The data

......

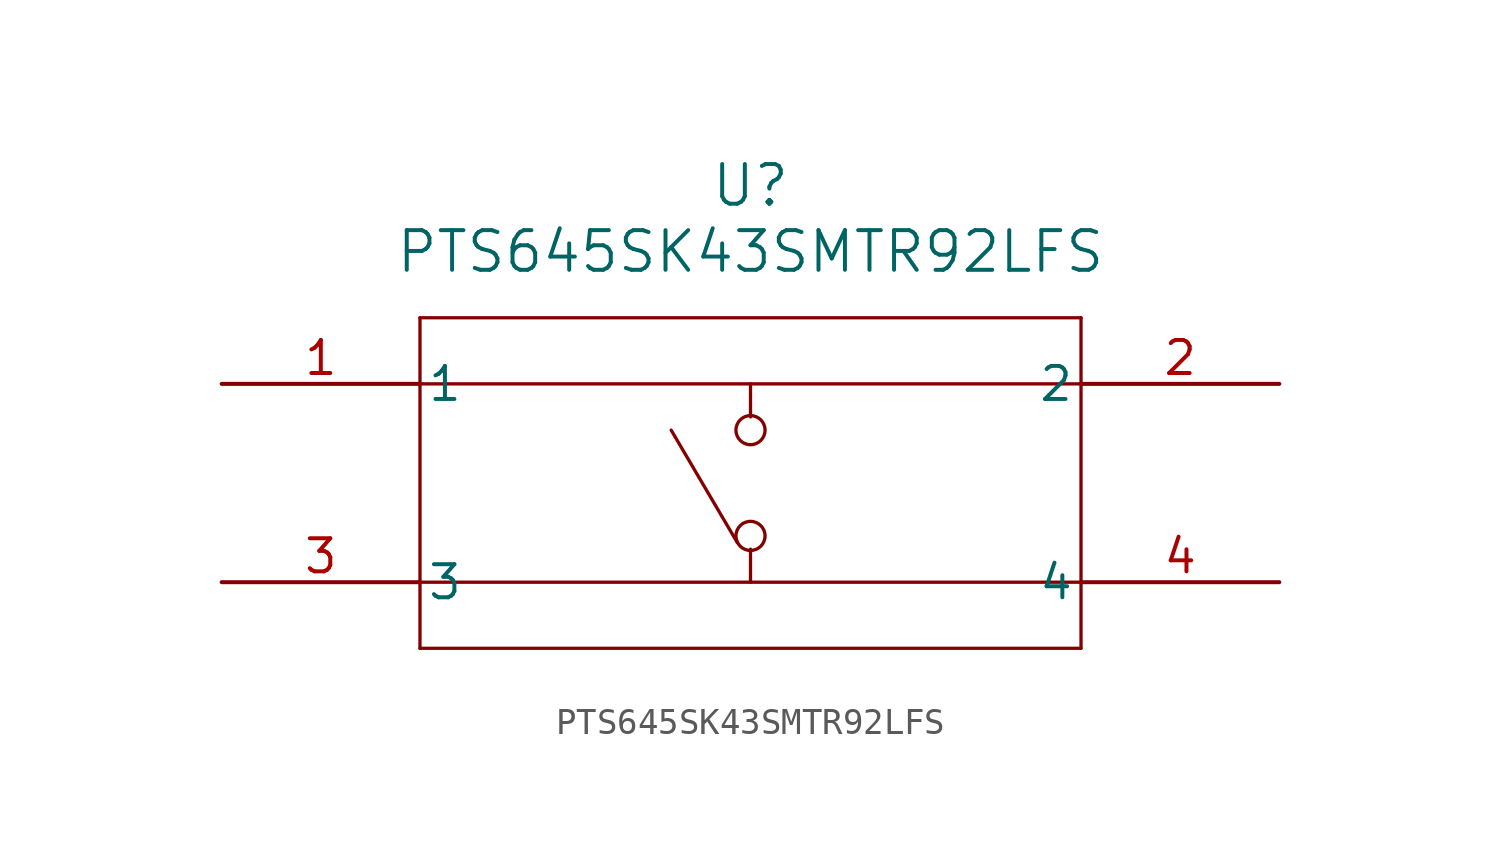
<source format=kicad_sym>
(kicad_symbol_lib
  (version 20211014)
  (generator kicad_symbol_editor)
  (symbol "PTS645SK43SMTR92LFS"
    (pin_names
      (offset 0.254))
    (property "Reference" "U"
      (at 20.32 7.62 0)
      (effects (font (size 1.524 1.524))))
    (property "Value" "PTS645SK43SMTR92LFS"
      (at 20.32 5.08 0)
      (effects (font (size 1.524 1.524))))
    (symbol "PTS645SK43SMTR92LFS_0_1"
      (polyline (pts (xy 7.62 2.54) (xy 7.62 -10.16)) (stroke (width 0.127) (type default) (color 0 0 0 0)) (fill (type none)))
      (polyline (pts (xy 7.62 -10.16) (xy 33.02 -10.16)) (stroke (width 0.127) (type default) (color 0 0 0 0)) (fill (type none)))
      (polyline (pts (xy 33.02 -10.16) (xy 33.02 2.54)) (stroke (width 0.127) (type default) (color 0 0 0 0)) (fill (type none)))
      (polyline (pts (xy 33.02 2.54) (xy 7.62 2.54)) (stroke (width 0.127) (type default) (color 0 0 0 0)) (fill (type none)))
      (polyline (pts (xy 7.62 0) (xy 33.02 0)) (stroke (width 0.127) (type default) (color 0 0 0 0)) (fill (type none)))
      (polyline (pts (xy 20.32 0) (xy 20.32 -1.27)) (stroke (width 0.127) (type default) (color 0 0 0 0)) (fill (type none)))
      (polyline (pts (xy 7.62 -7.62) (xy 33.02 -7.62)) (stroke (width 0.127) (type default) (color 0 0 0 0)) (fill (type none)))
      (polyline (pts (xy 20.32 -7.62) (xy 20.32 -6.35)) (stroke (width 0.127) (type default) (color 0 0 0 0)) (fill (type none)))
      (circle (center 20.32 -1.778) (radius 0.559) (stroke (width 0.127) (type default) (color 0 0 0 0)) (fill (type none)))
      (circle (center 20.32 -5.842) (radius 0.559) (stroke (width 0.127) (type default) (color 0 0 0 0)) (fill (type none)))
      (polyline (pts (xy 19.812 -6.096) (xy 17.272 -1.778)) (stroke (width 0.127) (type default) (color 0 0 0 0)) (fill (type none)))
      (pin unspecified line (at 0 0 0) (length 7.62) (name "1" (effects (font (size 1.27 1.27)))) (number "1" (effects (font (size 1.27 1.27)))))
      (pin unspecified line (at 40.64 0 180) (length 7.62) (name "2" (effects (font (size 1.27 1.27)))) (number "2" (effects (font (size 1.27 1.27)))))
      (pin unspecified line (at 0 -7.62 0) (length 7.62) (name "3" (effects (font (size 1.27 1.27)))) (number "3" (effects (font (size 1.27 1.27)))))
      (pin unspecified line (at 40.64 -7.62 180) (length 7.62) (name "4" (effects (font (size 1.27 1.27)))) (number "4" (effects (font (size 1.27 1.27))))))))
</source>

......

Exercise
From the line holding "(polyline (pts (xy 7.62 2.54)" through the last line above, reproduce each line exactly and add nothing.

Exercise response
      (polyline (pts (xy 7.62 2.54) (xy 7.62 -10.16)) (stroke (width 0.127) (type default) (color 0 0 0 0)) (fill (type none)))
      (polyline (pts (xy 7.62 -10.16) (xy 33.02 -10.16)) (stroke (width 0.127) (type default) (color 0 0 0 0)) (fill (type none)))
      (polyline (pts (xy 33.02 -10.16) (xy 33.02 2.54)) (stroke (width 0.127) (type default) (color 0 0 0 0)) (fill (type none)))
      (polyline (pts (xy 33.02 2.54) (xy 7.62 2.54)) (stroke (width 0.127) (type default) (color 0 0 0 0)) (fill (type none)))
      (polyline (pts (xy 7.62 0) (xy 33.02 0)) (stroke (width 0.127) (type default) (color 0 0 0 0)) (fill (type none)))
      (polyline (pts (xy 20.32 0) (xy 20.32 -1.27)) (stroke (width 0.127) (type default) (color 0 0 0 0)) (fill (type none)))
      (polyline (pts (xy 7.62 -7.62) (xy 33.02 -7.62)) (stroke (width 0.127) (type default) (color 0 0 0 0)) (fill (type none)))
      (polyline (pts (xy 20.32 -7.62) (xy 20.32 -6.35)) (stroke (width 0.127) (type default) (color 0 0 0 0)) (fill (type none)))
      (circle (center 20.32 -1.778) (radius 0.559) (stroke (width 0.127) (type default) (color 0 0 0 0)) (fill (type none)))
      (circle (center 20.32 -5.842) (radius 0.559) (stroke (width 0.127) (type default) (color 0 0 0 0)) (fill (type none)))
      (polyline (pts (xy 19.812 -6.096) (xy 17.272 -1.778)) (stroke (width 0.127) (type default) (color 0 0 0 0)) (fill (type none)))
      (pin unspecified line (at 0 0 0) (length 7.62) (name "1" (effects (font (size 1.27 1.27)))) (number "1" (effects (font (size 1.27 1.27)))))
      (pin unspecified line (at 40.64 0 180) (length 7.62) (name "2" (effects (font (size 1.27 1.27)))) (number "2" (effects (font (size 1.27 1.27)))))
      (pin unspecified line (at 0 -7.62 0) (length 7.62) (name "3" (effects (font (size 1.27 1.27)))) (number "3" (effects (font (size 1.27 1.27)))))
      (pin unspecified line (at 40.64 -7.62 180) (length 7.62) (name "4" (effects (font (size 1.27 1.27)))) (number "4" (effects (font (size 1.27 1.27))))))))
</source>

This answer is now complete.